“Then you won’t——”
“I’ll not discuss this any longer with you,” snapped the colonel, and flung himself into a chair and picked up a paper.
Later in the day news came to Gold Hill that the two road agents who had held up the stage had been seen in Bitter Root Cañon, and one of them rode a sorrel horse with a white stocking foot and was believed to be Lenning.
“I don’t doubt it,” growled the colonel. “Is there no depth to Lenning’s baseness? If he is bound to pile disgrace upon disgrace, I wish, for the sake of the rest of us, he would migrate to some other part of the country.”
“I doubt the report, colonel,” said Darrel stoutly. “Jode has turned over a new leaf and he is trying honestly to live down the past. He had no hand in that robbery.”
“What means his absence from the mine?” cried the colonel heatedly. “Put two and two together, Ellis! For Heaven’s sake, don’t try to appear so dense. Lenning was seen in the cañon, near where the stage was robbed—and he was riding a horse that answers the description of Burke’s.”
“Blunt and Ballard thought Lenning was the fellow they saw,” qualified Darrel. “They weren’t sure of it.”
“Well, I’m sure of it, so we’ll let it go at that.”

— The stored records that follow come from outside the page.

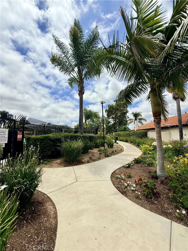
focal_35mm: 14
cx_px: 94
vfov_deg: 102.1
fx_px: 101
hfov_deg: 85.7
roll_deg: -0.6
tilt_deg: +5.6
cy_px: 126
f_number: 2.2
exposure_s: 1/4425
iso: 50
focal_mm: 2.22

The irascible old colonel went to bed that night in a bad temper. He did not sleep, however, but lay and tossed restlessly. Visions came to him—visions of Jode and of his only sister, Jode’s mother. In these midnight fancies the face of Jode was haggard and repentant, and the face of the mother was pitiful and pleading. Finally, along toward morning, the colonel could bear his thoughts no longer.
He got up and, for two or three hours, he paced the confines of his bedroom. Something was urging him to probe the facts in Jode’s case. He remembered that he had promised Burke he would visit the mine and settle for the horse and the riding gear. Why not go to the mine that morning?